Study text:
--*--

Capitalists to the barricades!

This is another in my series of posts about the rationalizations that otherwise liberal voters use for supporting Measure LV. Of all of them, the one that is probably the most effective with voters tuning-in late to the issue is that LV must be progressive because those arch-capitalists, developers, are against it and spending big money to defeat it.

The reason is that after a century of ballot box governance Californians evaluate ballot measures by looking at “who’s for an’ who’s again’ ’em.” We all know that if tobacco companies or oil companies are against a measure, that tells you a lot.

With a progressive electorate here in Santa Monica, it’s always a bad sign if someone is going to make money one way or another. Although it’s generally okay here to make money producing movies, nearly every other capitalistic enterprise is suspect. The supporters of LV have made a big deal about developer profits, as anti-development activists have done for years. They’re constantly invoking the “greed” of developers, and they loudly denounce anyone who supports the building of anything as being “in the pocket of” developers.

--*--

Explore the material:
A – Reproduce the portion of the post on Measure LV starting at "Capitalists to the barricades!" and ending at "to defeat it.".
B – Translate this sentence from the post on Measure LV into Spanish: "We all know that if tobacco companies or oil companies are against a measure, that tells you a lot."

--*--

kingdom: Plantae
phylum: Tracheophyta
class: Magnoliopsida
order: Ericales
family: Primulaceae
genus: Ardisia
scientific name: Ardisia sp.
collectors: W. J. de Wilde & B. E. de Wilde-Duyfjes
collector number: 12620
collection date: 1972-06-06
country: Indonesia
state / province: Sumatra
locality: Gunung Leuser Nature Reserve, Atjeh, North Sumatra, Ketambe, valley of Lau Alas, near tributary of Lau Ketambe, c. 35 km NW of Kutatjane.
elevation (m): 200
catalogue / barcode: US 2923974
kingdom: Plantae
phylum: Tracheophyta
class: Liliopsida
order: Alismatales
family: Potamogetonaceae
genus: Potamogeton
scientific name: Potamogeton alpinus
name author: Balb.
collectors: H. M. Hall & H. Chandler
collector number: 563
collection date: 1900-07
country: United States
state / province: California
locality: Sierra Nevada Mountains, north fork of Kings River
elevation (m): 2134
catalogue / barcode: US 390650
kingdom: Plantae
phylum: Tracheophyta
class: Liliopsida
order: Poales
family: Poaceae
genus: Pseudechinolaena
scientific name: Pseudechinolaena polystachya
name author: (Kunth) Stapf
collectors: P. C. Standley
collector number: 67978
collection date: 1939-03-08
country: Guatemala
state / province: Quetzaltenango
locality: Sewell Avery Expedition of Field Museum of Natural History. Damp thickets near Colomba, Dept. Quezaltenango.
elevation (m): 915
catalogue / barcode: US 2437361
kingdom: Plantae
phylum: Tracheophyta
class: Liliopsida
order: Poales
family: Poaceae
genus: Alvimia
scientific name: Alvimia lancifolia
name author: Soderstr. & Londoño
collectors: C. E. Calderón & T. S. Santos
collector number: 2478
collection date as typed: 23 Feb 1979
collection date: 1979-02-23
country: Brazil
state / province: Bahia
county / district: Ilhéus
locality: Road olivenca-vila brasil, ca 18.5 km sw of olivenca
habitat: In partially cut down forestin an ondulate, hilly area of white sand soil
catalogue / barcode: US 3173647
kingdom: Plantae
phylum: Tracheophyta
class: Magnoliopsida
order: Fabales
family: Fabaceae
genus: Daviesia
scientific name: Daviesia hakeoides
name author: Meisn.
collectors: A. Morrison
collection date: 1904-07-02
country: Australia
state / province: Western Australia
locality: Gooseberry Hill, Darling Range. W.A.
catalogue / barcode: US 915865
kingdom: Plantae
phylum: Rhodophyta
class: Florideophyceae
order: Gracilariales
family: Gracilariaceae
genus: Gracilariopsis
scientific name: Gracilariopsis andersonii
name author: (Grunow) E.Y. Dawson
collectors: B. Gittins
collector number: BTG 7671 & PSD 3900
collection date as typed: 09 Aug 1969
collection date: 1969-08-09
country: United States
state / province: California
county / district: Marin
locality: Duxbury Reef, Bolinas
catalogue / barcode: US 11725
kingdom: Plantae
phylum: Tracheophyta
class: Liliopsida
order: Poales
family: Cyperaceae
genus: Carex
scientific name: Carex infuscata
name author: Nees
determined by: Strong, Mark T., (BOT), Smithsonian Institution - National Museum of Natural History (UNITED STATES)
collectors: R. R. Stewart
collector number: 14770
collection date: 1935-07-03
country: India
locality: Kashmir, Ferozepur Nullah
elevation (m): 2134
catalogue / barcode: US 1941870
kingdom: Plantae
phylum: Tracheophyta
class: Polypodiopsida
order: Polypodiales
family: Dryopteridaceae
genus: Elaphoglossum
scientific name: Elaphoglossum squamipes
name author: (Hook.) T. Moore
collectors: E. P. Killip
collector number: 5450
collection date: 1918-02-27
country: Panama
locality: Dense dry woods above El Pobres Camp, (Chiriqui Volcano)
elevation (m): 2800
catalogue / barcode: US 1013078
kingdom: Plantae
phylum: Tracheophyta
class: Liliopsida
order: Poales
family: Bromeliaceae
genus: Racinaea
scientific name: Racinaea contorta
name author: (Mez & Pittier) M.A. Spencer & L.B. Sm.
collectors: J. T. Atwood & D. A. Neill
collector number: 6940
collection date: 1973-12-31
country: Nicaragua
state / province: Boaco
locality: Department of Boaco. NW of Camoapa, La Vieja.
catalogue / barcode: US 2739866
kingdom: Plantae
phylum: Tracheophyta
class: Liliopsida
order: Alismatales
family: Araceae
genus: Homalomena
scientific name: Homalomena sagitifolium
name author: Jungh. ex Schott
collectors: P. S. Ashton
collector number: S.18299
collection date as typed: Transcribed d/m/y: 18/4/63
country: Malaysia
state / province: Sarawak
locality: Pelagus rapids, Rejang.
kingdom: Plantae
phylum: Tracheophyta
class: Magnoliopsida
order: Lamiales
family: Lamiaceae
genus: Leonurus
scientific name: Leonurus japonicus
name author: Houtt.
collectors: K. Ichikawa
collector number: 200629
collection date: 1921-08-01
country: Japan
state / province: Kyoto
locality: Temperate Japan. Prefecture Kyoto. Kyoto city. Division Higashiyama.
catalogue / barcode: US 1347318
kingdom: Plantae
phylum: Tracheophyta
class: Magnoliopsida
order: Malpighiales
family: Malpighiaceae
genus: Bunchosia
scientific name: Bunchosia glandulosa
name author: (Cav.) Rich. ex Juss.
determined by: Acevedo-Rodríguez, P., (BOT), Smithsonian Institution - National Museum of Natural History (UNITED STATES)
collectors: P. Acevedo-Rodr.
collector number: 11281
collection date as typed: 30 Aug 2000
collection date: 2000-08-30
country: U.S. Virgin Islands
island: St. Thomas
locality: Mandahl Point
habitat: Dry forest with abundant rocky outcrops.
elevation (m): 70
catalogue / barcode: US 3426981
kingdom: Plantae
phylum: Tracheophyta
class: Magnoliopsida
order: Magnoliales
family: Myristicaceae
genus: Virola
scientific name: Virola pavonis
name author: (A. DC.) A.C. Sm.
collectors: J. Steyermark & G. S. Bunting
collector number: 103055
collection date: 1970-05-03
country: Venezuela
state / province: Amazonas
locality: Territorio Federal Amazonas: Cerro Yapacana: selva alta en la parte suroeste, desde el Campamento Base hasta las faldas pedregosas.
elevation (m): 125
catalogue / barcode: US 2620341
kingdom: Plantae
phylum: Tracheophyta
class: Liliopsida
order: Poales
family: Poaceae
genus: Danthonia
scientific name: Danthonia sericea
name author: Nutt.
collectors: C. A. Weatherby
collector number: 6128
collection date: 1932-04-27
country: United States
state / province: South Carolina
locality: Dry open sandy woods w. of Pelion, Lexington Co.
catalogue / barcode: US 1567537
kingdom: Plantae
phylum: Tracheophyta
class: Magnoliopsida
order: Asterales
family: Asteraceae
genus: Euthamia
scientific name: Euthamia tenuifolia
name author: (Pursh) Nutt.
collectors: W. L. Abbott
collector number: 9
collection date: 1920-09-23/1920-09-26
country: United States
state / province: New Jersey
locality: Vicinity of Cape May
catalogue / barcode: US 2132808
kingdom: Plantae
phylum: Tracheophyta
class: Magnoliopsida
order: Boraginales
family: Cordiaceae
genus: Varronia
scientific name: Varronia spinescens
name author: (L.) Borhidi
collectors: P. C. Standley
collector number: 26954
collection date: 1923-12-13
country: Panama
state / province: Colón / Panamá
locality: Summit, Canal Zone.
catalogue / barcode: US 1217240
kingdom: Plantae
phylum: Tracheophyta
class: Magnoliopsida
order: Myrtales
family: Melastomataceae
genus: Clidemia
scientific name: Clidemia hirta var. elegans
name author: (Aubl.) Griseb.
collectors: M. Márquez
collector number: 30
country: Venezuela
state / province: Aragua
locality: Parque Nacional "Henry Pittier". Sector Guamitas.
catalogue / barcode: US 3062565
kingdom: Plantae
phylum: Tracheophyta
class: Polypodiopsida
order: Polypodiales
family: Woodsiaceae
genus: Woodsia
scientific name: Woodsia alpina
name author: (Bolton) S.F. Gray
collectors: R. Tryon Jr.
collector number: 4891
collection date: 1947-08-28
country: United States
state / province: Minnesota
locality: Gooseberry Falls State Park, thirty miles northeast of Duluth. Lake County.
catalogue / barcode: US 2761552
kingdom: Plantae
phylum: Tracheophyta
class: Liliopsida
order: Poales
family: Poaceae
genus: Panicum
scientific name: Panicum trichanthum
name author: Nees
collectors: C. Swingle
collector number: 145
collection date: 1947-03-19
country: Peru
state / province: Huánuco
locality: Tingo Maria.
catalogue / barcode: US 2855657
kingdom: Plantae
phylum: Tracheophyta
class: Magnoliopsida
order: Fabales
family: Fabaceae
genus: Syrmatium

--*--

Task-by-task solutions:
A –
Capitalists to the barricades!

This is another in my series of posts about the rationalizations that otherwise liberal voters use for supporting Measure LV. Of all of them, the one that is probably the most effective with voters tuning-in late to the issue is that LV must be progressive because those arch-capitalists, developers, are against it and spending big money to defeat it.

B – Todos sabemos que si las compañías tabacaleras o las compañías petroleras se oponen a una medida, eso dice mucho.